This python module models greenspace exposure from three perspectives; availability, accessibility and visibility.

  • Availability refers to the presence and quantity of greenspaces within a particular region.
  • Accessibility in this case relates to the proximity of greenspaces.
  • Visibility refers to the extent to which greenspaces are visible from particular locations.

The functions which were created to model the greenspace exposure as defined by these three perspectives will be further explained below by providing examples using the following data;

import geopandas as gpd

# Path to data
path = "TestData/"
example_data = gpd.read_file(path + "AMS_example_data.gpkg")

The resulting geodataframe contains three locations in Amsterdam (The Netherlands), has a projected Coordinate Reference System (EPSG:28992) and looks as follows;

geometry
0 POINT (118883.345 485054.641)
1 POINT (118246.855 488082.089)
2 POINT (122483.550 487728.517)

Note that all example data files which are being used for the examples below, as well as additional test data, are available in the TestData folder.

For a more detailed overview of the function arguments, requirements and output, please look into the documentation section of the module.

Availability

Greenspace availability is measured using four functions; get_mean_NDVI, get_landcover_percentages, get_canopy_percentage and get_greenspace_percentage.

All functions will return a geodataframe that contains points/polygons/places of interest (PoI), as provided/indicated by the user, and the resulting values of the function involved. PoIs may for example represent house addresses or neighbourhoods. The results' values are based on an area of interest (AoI) which can be composed in three distinct ways;

  • AoI(s) provided by user (i.e. polygon geometries) and without applying a buffer zone
  • AoI(s) created by defining Euclidean buffer
  • AoI(s) created by defining Network buffer

To illustrate the differences between the latter two, the following figure was generated in which:

  1. The provided point location is shown in black
  2. The euclidean buffer (500 meters) is shown in red
  3. The network buffer (10-min walking distance) is shown in blue
  4. The street network is shown in gray

Difference Euclidean and Network buffer

The four availability functions are briefly described hereunder.

get_mean_NDVI

This function may calculate the mean Normalized Difference Vegetation Index (NDVI) within an area of interest that is defined for/by the PoIs provided by the user. In this case, the PoIs should be provided either in a vector file format or a geodataframe, ideally with a projected CRS. Alternatively, users may provide an OpenStreetMap query (city, village, neighbourhood etc.) for which the street network will be extracted. The mean NDVI values will then be computed for each of these streets.

Additionally, users may provide a raster file with NDVI values. If not provided, sentinel-2-l2a data from Planetary Computer will be used to compute the NDVI raster. The NDVI raster which was created for the three locations of the example data is included in the following figure;

NDVI raster

Now, the mean NDVI for these designated areas can be calculated by applying the following code;

availability.get_mean_NDVI(point_of_interest=path+"AMS_example_data.gpkg",
                           buffer_type="euclidean",
                           buffer_dist=300,
                           write_to_file=False,
                           save_ndvi=False)

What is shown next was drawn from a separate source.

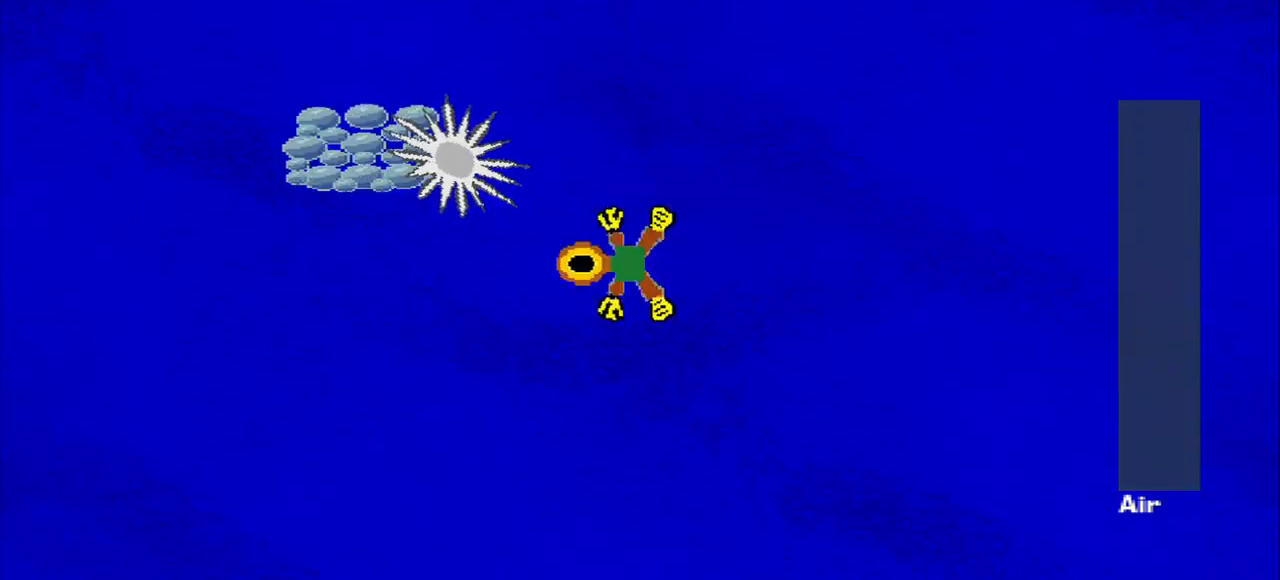
{"buttons": [], "left_stick": "up", "right_stick": "center", "events": [[292, "left_stick", "up-left"], [375, "left_stick", "up"]]}
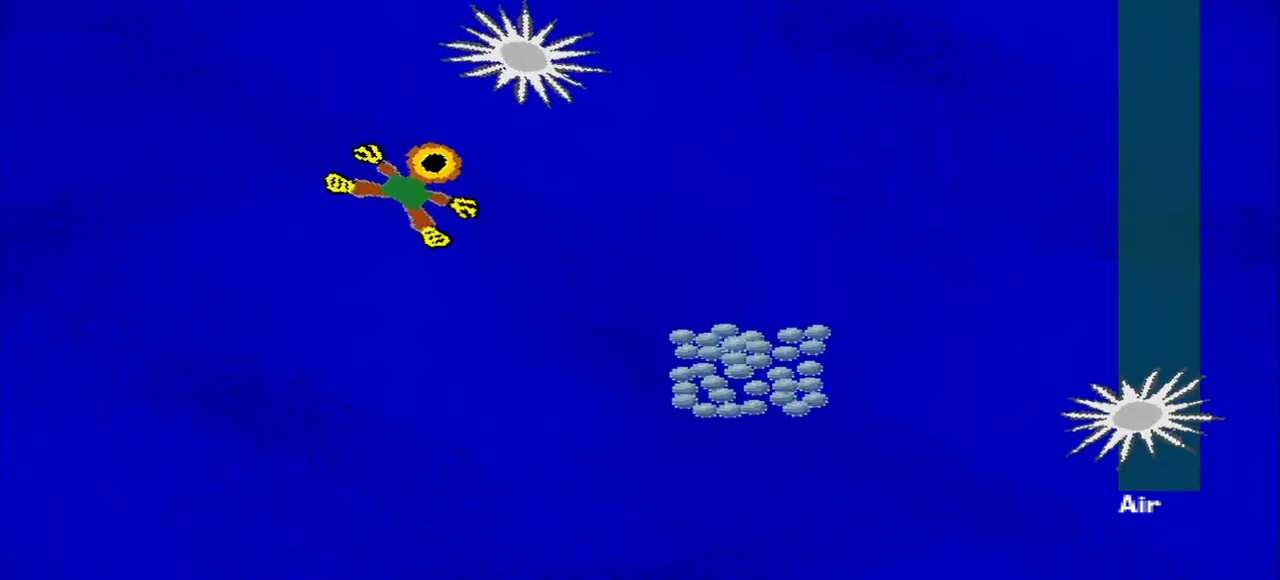
{"buttons": [], "left_stick": "down-right", "right_stick": "center", "events": [[83, "left_stick", "right"], [167, "left_stick", "down-right"]]}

# Information provided while function was running
Retrieving NDVI raster through planetary computer...
Information on the satellite image retrieved from planetary computer, used to calculate NDVI values:              
   Date on which image was generated: 2023-06-14T18:28:31.597880Z              
   Percentage of cloud cover: 0.084894              
   Percentage of pixels with missing data 3e-05
Done, running time: 0:00:13.447168 

Calculating mean NDVI values...
Done, running time: 0:00:01.881099 

Function output;

geometry id mean_NDVI std_NDVI
0 POINT (118883.345 485054.641) 1 0.204 0.136
1 POINT (118246.855 488082.089) 2 0.187 0.129
2 POINT (122483.550 487728.517) 3 0.047 0.073

In case an OpenStreetMap query is passed to the function, e.g. Utrecht Science Park, Utrecht, the Netherlands, the code and output will look as follows;

availability.get_mean_NDVI(point_of_interest="Utrecht Science Park, Utrecht, Netherlands",
                           crs_epsg=28992,
                           buffer_dist=10,
                           write_to_file=False,
                           save_ndvi=False)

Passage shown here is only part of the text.